Yoruba theater, which has now evolved into the rising genre we know as Nigerian theater, is a complex plait of folktale, drama, riddles, proverbs, song, dance, drumming and poetry. Theater plays a huge role in Yoruba culture, so it was important to understand the Yoruba world and thought to build the world of “How Palm Wine Sours.” In this sense, writing this play was really a process of translating — or exporting — this entire culture into the language of the stage.
(Courtesy of Zainub Balla)
When embarking on writing any form of cultural or historical piece, I cannot stress the importance of research. I read work by cultural anthropologists on women in precolonial Yorubaland, traditional government structure, coronation processes and many other elements of culture. Before I wrote the first line of “How Palm Wine Sours,” I had spent two years passively reading about Yoruba culture — mostly because of my work with Illino — and a solid few weeks actively doing research for the play itself. This focused period of learning reflected strongly in my first few drafts, which were very stiff brain-dumps of everything I had learnt. That worked for me as a starting point this time, but in reality it was not the best starting point.
The research is really to help you — the writer — immerse yourself in the world you are trying to build. The elements you learn about must make up the skeleton of your story, not the finishing polish. Your work must be rooted in a very real world that you have to know well. You must understand everyday life, finances, work protocol, religion, taboo and more as your characters’ thoughts, decisions and dialogue will all come from here. After you do this world-building research, then you move to character and plot development. This process will be iterative and therefore a little annoying in the heat of the moment, but really allow the world to build your story. If you are doing it right, it will not restrict but it will open new doors, new words, new conflict and new motives. This process is the key difference between creating an African narrative and an Africa-flavored narrative.
“African art is often produced and mass-exported to the tastes of non-African audiences; in these cases, our art does not represent our whole selves, but only that which is palatable to the market we are serving.”
Another key difference is in choosing your audience.
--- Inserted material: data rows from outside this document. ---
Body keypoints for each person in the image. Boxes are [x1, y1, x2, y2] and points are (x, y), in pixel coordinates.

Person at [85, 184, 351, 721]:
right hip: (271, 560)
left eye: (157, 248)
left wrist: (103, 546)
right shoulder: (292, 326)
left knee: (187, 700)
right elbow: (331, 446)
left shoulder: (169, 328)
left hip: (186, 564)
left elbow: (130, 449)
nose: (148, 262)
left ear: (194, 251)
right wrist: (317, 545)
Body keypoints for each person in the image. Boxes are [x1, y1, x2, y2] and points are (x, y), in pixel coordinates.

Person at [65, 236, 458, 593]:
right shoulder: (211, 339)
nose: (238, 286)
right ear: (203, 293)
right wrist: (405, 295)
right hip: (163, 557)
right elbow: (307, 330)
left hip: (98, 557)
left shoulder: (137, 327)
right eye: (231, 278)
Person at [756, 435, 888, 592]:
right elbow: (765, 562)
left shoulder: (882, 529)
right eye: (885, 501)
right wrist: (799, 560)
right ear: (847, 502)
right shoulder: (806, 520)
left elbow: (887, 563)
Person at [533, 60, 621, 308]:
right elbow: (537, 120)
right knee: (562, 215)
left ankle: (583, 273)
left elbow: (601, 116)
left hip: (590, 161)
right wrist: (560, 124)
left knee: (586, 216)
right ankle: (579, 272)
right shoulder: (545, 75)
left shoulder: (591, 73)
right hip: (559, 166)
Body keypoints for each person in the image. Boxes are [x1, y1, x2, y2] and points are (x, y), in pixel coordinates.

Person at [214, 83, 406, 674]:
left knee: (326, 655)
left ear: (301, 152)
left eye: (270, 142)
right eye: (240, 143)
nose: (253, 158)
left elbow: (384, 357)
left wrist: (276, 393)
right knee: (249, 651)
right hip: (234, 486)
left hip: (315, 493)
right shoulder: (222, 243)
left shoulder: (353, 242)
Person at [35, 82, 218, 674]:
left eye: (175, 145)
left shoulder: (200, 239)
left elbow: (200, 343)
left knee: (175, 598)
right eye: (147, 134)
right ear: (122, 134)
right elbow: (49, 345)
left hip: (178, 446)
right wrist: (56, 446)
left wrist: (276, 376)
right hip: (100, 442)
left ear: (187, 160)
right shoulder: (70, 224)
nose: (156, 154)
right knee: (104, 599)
During the writing process, I had a few back-and-forths with my playwriting professor, Joe Martin. One day during our workshop, he pointed out a few phrases that would be confusing to a U.S. audience. I decided and declared that the play was for a Nigerian audience. My professor accepted and supported it, and that was that. African art is often produced and mass-exported to the tastes of non-African audiences; in these cases, our art does not represent our whole selves, but only that which is palatable to the market we are serving. But really, culture is not a business deal.
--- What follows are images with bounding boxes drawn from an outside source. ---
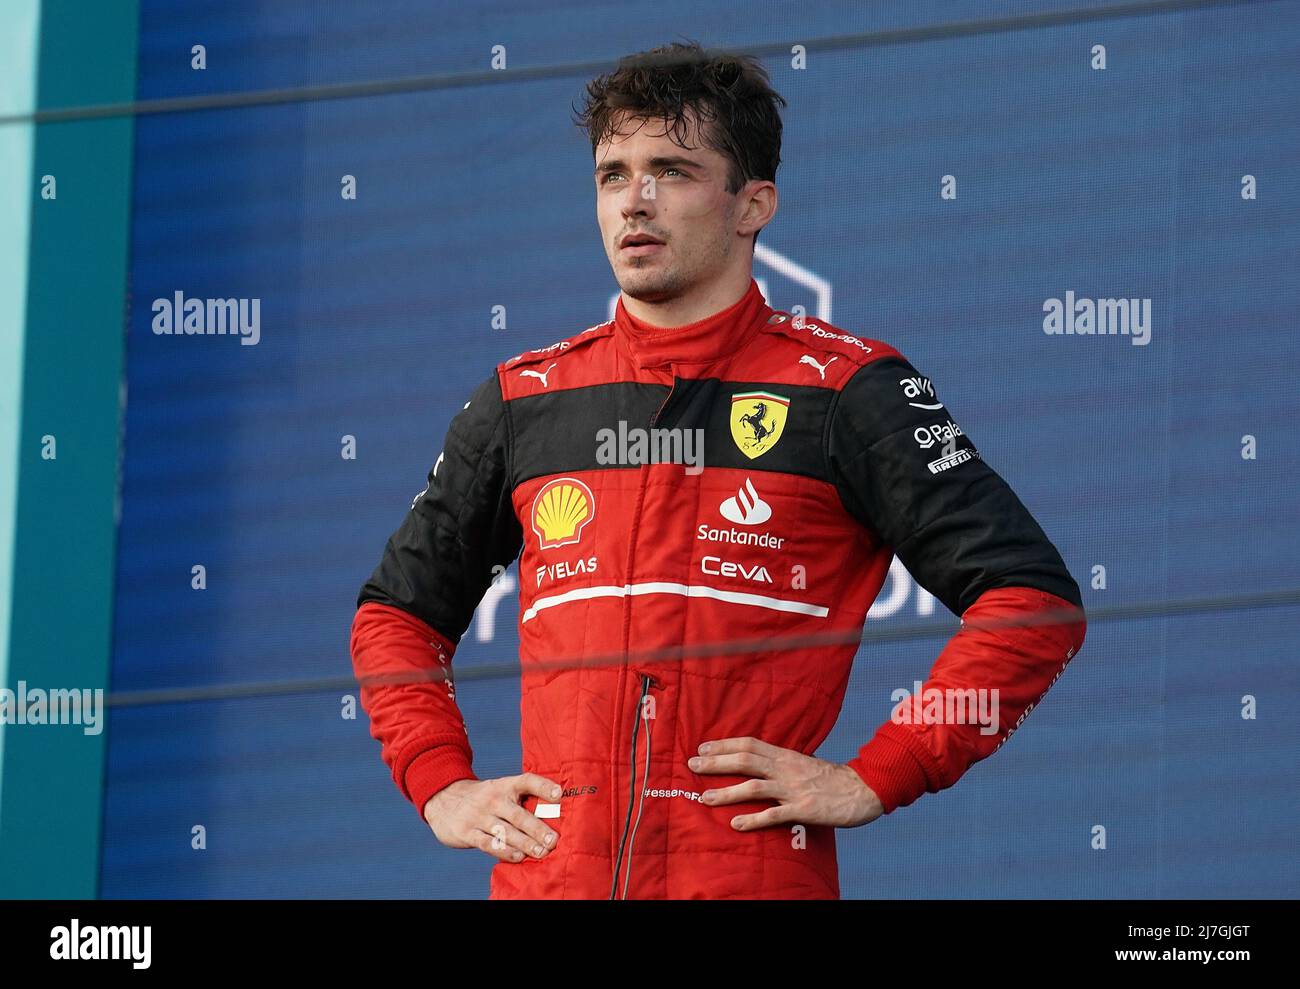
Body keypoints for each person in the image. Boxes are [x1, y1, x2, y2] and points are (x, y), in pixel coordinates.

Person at [350, 40, 1086, 899]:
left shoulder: (848, 390)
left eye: (672, 170)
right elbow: (395, 616)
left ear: (752, 204)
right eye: (612, 174)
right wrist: (438, 782)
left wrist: (881, 771)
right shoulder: (526, 399)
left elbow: (1032, 604)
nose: (636, 201)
To me, the best stories are the most truthful ones. “How Palm Wine Sours” taught me that the business of art is really about creating holistic, creative, truthful explorations of life. As storytellers we are often told to write stories that will sell, and in the same breath, that who we are is unstable, unpalatable and unrefined. And no sooner than our identity is burnt in our own fields, it is grown as the major cash crop in another. The practice of tailoring stories to what markets already want is very flawed; our focus should be on adding value through our art. As Mr. Eazi once said, “Where there is value, there will always be profit.”